> **Instructions to follow**
Print each entry word for word without images.

Collected data
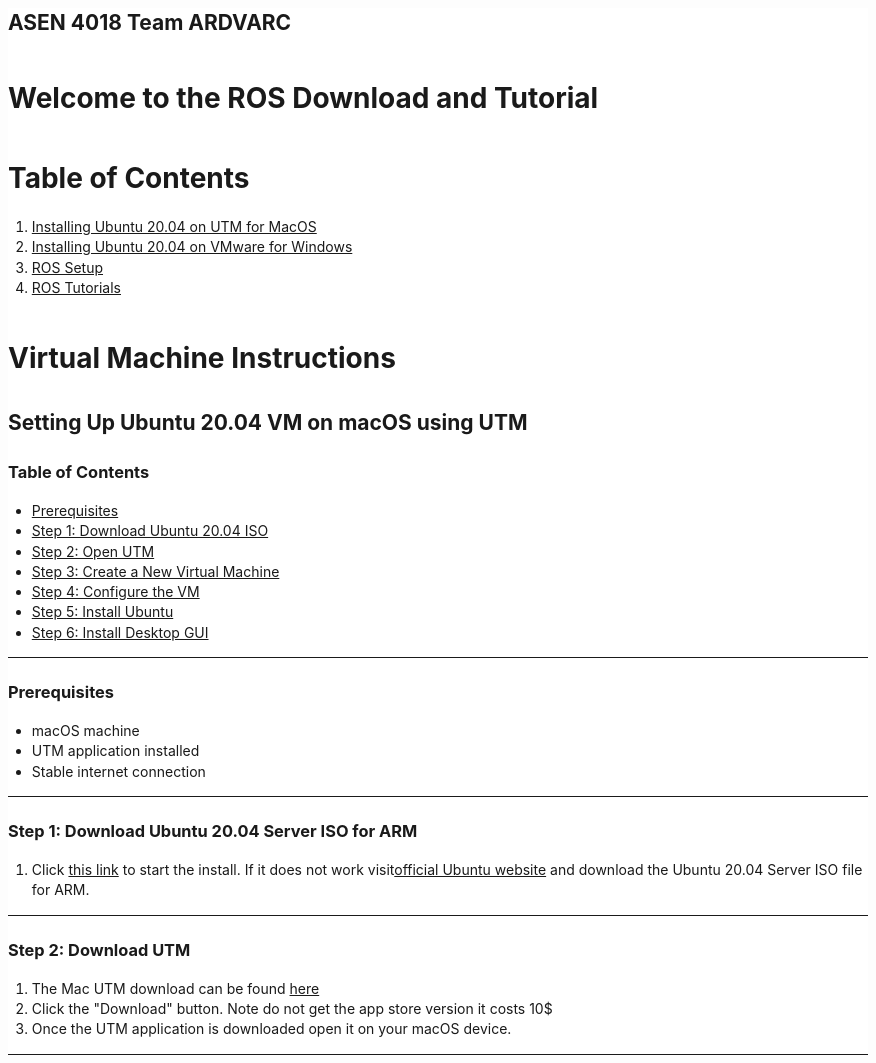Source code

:## ASEN 4018 Team ARDVARC

# Welcome to the ROS Download and Tutorial
# Table of Contents
1. [Installing Ubuntu 20.04 on UTM for MacOS](#virtual-machine-instructions)
2. [Installing Ubuntu 20.04 on VMware for Windows](#installing-ubuntu-2004-on-vmware-for-windows)
3. [ROS Setup](#ros-setup)
4. [ROS Tutorials](#ROS-Tutorials)

# Virtual Machine Instructions
## Setting Up Ubuntu 20.04 VM on macOS using UTM

### Table of Contents

- [Prerequisites](#prerequisites)
- [Step 1: Download Ubuntu 20.04 ISO](#step-1-download-ubuntu-2004-iso)
- [Step 2: Open UTM](#step-2-open-utm)
- [Step 3: Create a New Virtual Machine](#step-3-create-a-new-virtual-machine)
- [Step 4: Configure the VM](#step-4-configure-the-vm)
- [Step 5: Install Ubuntu](#step-5-install-ubuntu)
- [Step 6: Install Desktop GUI](#step-6-install-desktop-gui)

---

### Prerequisites

- macOS machine
- UTM application installed
- Stable internet connection

---

### Step 1: Download Ubuntu 20.04 Server ISO for ARM

1. Click [this link](https://cdimage.ubuntu.com/releases/20.04/release/ubuntu-20.04.5-live-server-arm64.iso) to start the install. If it does not work visit[official Ubuntu website](https://cdimage.ubuntu.com/releases/20.04/release/) and download the Ubuntu 20.04 Server ISO file for ARM.

---

### Step 2: Download UTM

1. The Mac UTM download can be found [here](https://mac.getutm.app/)
2. Click the "Download" button. Note do not get the app store version it costs 10$
3. Once the UTM application is downloaded open it on your macOS device.

---
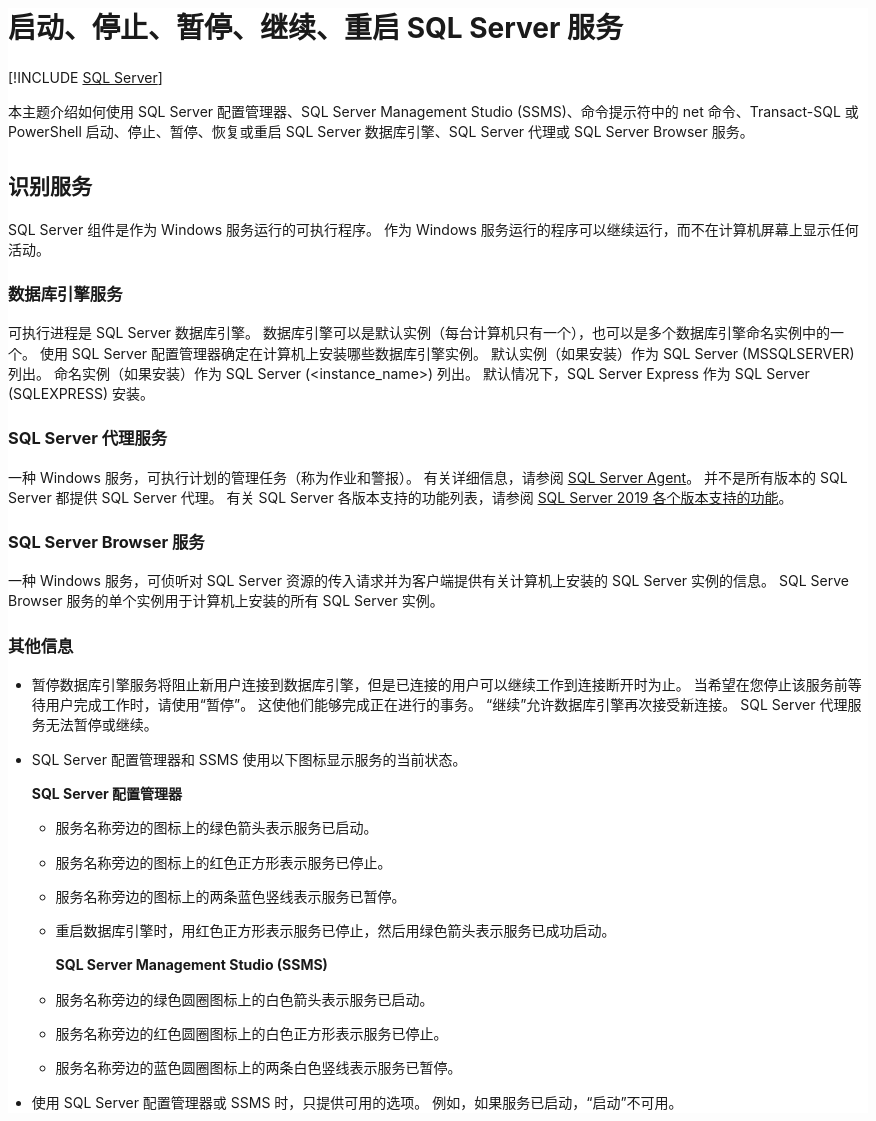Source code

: # <a name="start-stop-pause-resume-restart-sql-server-services"></a>启动、停止、暂停、继续、重启 SQL Server 服务

 [!INCLUDE [SQL Server](../../includes/applies-to-version/sqlserver.md)]

本主题介绍如何使用 SQL Server 配置管理器、SQL Server Management Studio (SSMS)、命令提示符中的 net 命令、Transact-SQL 或 PowerShell 启动、停止、暂停、恢复或重启 SQL Server 数据库引擎、SQL Server 代理或 SQL Server Browser 服务。

## <a name="identify-the-service"></a>识别服务

SQL Server 组件是作为 Windows 服务运行的可执行程序。 作为 Windows 服务运行的程序可以继续运行，而不在计算机屏幕上显示任何活动。

### <a name="database-engine-service"></a>数据库引擎服务

可执行进程是 SQL Server 数据库引擎。 数据库引擎可以是默认实例（每台计算机只有一个），也可以是多个数据库引擎命名实例中的一个。 使用 SQL Server 配置管理器确定在计算机上安装哪些数据库引擎实例。 默认实例（如果安装）作为 SQL Server (MSSQLSERVER) 列出。 命名实例（如果安装）作为 SQL Server (<instance_name>) 列出。 默认情况下，SQL Server Express 作为 SQL Server (SQLEXPRESS) 安装。

### <a name="sql-server-agent-service"></a>SQL Server 代理服务

一种 Windows 服务，可执行计划的管理任务（称为作业和警报）。 有关详细信息，请参阅 [SQL Server Agent](../../ssms/agent/sql-server-agent.md)。 并不是所有版本的 SQL Server 都提供 SQL Server 代理。 有关 SQL Server 各版本支持的功能列表，请参阅 [SQL Server 2019 各个版本支持的功能](../../sql-server/editions-and-components-of-sql-server-version-15.md)。

### <a name="sql-server-browser-service"></a>SQL Server Browser 服务

一种 Windows 服务，可侦听对 SQL Server 资源的传入请求并为客户端提供有关计算机上安装的 SQL Server 实例的信息。 SQL Serve Browser 服务的单个实例用于计算机上安装的所有 SQL Server 实例。

### <a name="additional-information"></a>其他信息

- 暂停数据库引擎服务将阻止新用户连接到数据库引擎，但是已连接的用户可以继续工作到连接断开时为止。 当希望在您停止该服务前等待用户完成工作时，请使用“暂停”。 这使他们能够完成正在进行的事务。 “继续”允许数据库引擎再次接受新连接。 SQL Server 代理服务无法暂停或继续。  

- SQL Server 配置管理器和 SSMS 使用以下图标显示服务的当前状态。  

    **SQL Server 配置管理器**

  - 服务名称旁边的图标上的绿色箭头表示服务已启动。

  - 服务名称旁边的图标上的红色正方形表示服务已停止。

  - 服务名称旁边的图标上的两条蓝色竖线表示服务已暂停。

  - 重启数据库引擎时，用红色正方形表示服务已停止，然后用绿色箭头表示服务已成功启动。

    **SQL Server Management Studio (SSMS)**

  - 服务名称旁边的绿色圆圈图标上的白色箭头表示服务已启动。  

  - 服务名称旁边的红色圆圈图标上的白色正方形表示服务已停止。  

  - 服务名称旁边的蓝色圆圈图标上的两条白色竖线表示服务已暂停。  

- 使用 SQL Server 配置管理器或 SSMS 时，只提供可用的选项。 例如，如果服务已启动，“启动”不可用。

> **Your solution**
Source code

:## ASEN 4018 Team ARDVARC

# Welcome to the ROS Download and Tutorial
# Table of Contents
1. [Installing Ubuntu 20.04 on UTM for MacOS](#virtual-machine-instructions)
2. [Installing Ubuntu 20.04 on VMware for Windows](#installing-ubuntu-2004-on-vmware-for-windows)
3. [ROS Setup](#ros-setup)
4. [ROS Tutorials](#ROS-Tutorials)

# Virtual Machine Instructions
## Setting Up Ubuntu 20.04 VM on macOS using UTM

### Table of Contents

- [Prerequisites](#prerequisites)
- [Step 1: Download Ubuntu 20.04 ISO](#step-1-download-ubuntu-2004-iso)
- [Step 2: Open UTM](#step-2-open-utm)
- [Step 3: Create a New Virtual Machine](#step-3-create-a-new-virtual-machine)
- [Step 4: Configure the VM](#step-4-configure-the-vm)
- [Step 5: Install Ubuntu](#step-5-install-ubuntu)
- [Step 6: Install Desktop GUI](#step-6-install-desktop-gui)

---

### Prerequisites

- macOS machine
- UTM application installed
- Stable internet connection

---

### Step 1: Download Ubuntu 20.04 Server ISO for ARM

1. Click [this link](https://cdimage.ubuntu.com/releases/20.04/release/ubuntu-20.04.5-live-server-arm64.iso) to start the install. If it does not work visit[official Ubuntu website](https://cdimage.ubuntu.com/releases/20.04/release/) and download the Ubuntu 20.04 Server ISO file for ARM.

---

### Step 2: Download UTM

1. The Mac UTM download can be found [here](https://mac.getutm.app/)
2. Click the "Download" button. Note do not get the app store version it costs 10$
3. Once the UTM application is downloaded open it on your macOS device.

---
Source code

: # <a name="start-stop-pause-resume-restart-sql-server-services"></a>启动、停止、暂停、继续、重启 SQL Server 服务

 [!INCLUDE [SQL Server](../../includes/applies-to-version/sqlserver.md)]

本主题介绍如何使用 SQL Server 配置管理器、SQL Server Management Studio (SSMS)、命令提示符中的 net 命令、Transact-SQL 或 PowerShell 启动、停止、暂停、恢复或重启 SQL Server 数据库引擎、SQL Server 代理或 SQL Server Browser 服务。

## <a name="identify-the-service"></a>识别服务

SQL Server 组件是作为 Windows 服务运行的可执行程序。 作为 Windows 服务运行的程序可以继续运行，而不在计算机屏幕上显示任何活动。

### <a name="database-engine-service"></a>数据库引擎服务

可执行进程是 SQL Server 数据库引擎。 数据库引擎可以是默认实例（每台计算机只有一个），也可以是多个数据库引擎命名实例中的一个。 使用 SQL Server 配置管理器确定在计算机上安装哪些数据库引擎实例。 默认实例（如果安装）作为 SQL Server (MSSQLSERVER) 列出。 命名实例（如果安装）作为 SQL Server (<instance_name>) 列出。 默认情况下，SQL Server Express 作为 SQL Server (SQLEXPRESS) 安装。

### <a name="sql-server-agent-service"></a>SQL Server 代理服务

一种 Windows 服务，可执行计划的管理任务（称为作业和警报）。 有关详细信息，请参阅 [SQL Server Agent](../../ssms/agent/sql-server-agent.md)。 并不是所有版本的 SQL Server 都提供 SQL Server 代理。 有关 SQL Server 各版本支持的功能列表，请参阅 [SQL Server 2019 各个版本支持的功能](../../sql-server/editions-and-components-of-sql-server-version-15.md)。

### <a name="sql-server-browser-service"></a>SQL Server Browser 服务

一种 Windows 服务，可侦听对 SQL Server 资源的传入请求并为客户端提供有关计算机上安装的 SQL Server 实例的信息。 SQL Serve Browser 服务的单个实例用于计算机上安装的所有 SQL Server 实例。

### <a name="additional-information"></a>其他信息

- 暂停数据库引擎服务将阻止新用户连接到数据库引擎，但是已连接的用户可以继续工作到连接断开时为止。 当希望在您停止该服务前等待用户完成工作时，请使用“暂停”。 这使他们能够完成正在进行的事务。 “继续”允许数据库引擎再次接受新连接。 SQL Server 代理服务无法暂停或继续。  

- SQL Server 配置管理器和 SSMS 使用以下图标显示服务的当前状态。  

    **SQL Server 配置管理器**

  - 服务名称旁边的图标上的绿色箭头表示服务已启动。

  - 服务名称旁边的图标上的红色正方形表示服务已停止。

  - 服务名称旁边的图标上的两条蓝色竖线表示服务已暂停。

  - 重启数据库引擎时，用红色正方形表示服务已停止，然后用绿色箭头表示服务已成功启动。

    **SQL Server Management Studio (SSMS)**

  - 服务名称旁边的绿色圆圈图标上的白色箭头表示服务已启动。  

  - 服务名称旁边的红色圆圈图标上的白色正方形表示服务已停止。  

  - 服务名称旁边的蓝色圆圈图标上的两条白色竖线表示服务已暂停。  

- 使用 SQL Server 配置管理器或 SSMS 时，只提供可用的选项。 例如，如果服务已启动，“启动”不可用。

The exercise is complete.